[Provided material]

::::::::::

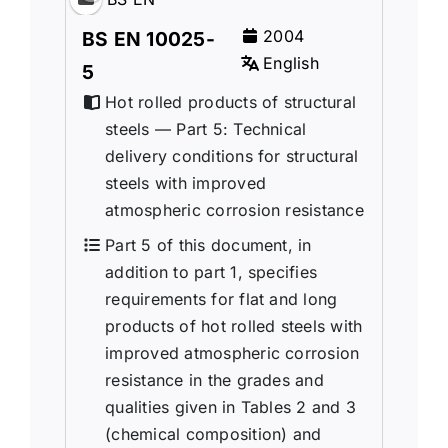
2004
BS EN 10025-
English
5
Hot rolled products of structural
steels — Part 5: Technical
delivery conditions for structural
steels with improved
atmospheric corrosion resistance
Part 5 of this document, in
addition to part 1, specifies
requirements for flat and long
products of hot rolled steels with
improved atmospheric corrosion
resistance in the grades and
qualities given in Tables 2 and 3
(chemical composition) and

::::::::::

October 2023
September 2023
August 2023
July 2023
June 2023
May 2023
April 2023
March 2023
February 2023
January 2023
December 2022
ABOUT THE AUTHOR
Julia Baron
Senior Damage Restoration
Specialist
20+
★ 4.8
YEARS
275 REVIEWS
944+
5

::::::::::

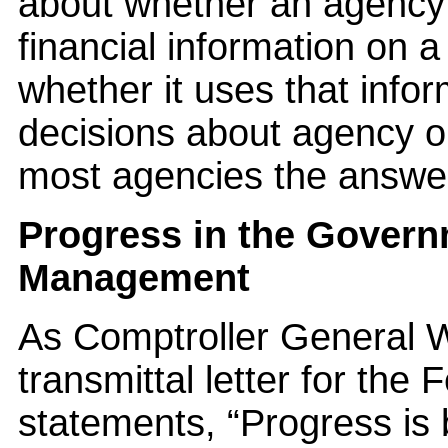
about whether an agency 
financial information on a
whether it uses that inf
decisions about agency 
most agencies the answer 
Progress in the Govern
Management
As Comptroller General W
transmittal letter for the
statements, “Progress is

::::::::::

Of the lines above, retype only those from the line containing "Part 5 of this document, in" through the line containing "(chemical composition) and", including both, exactly.

Part 5 of this document, in
addition to part 1, specifies
requirements for flat and long
products of hot rolled steels with
improved atmospheric corrosion
resistance in the grades and
qualities given in Tables 2 and 3
(chemical composition) and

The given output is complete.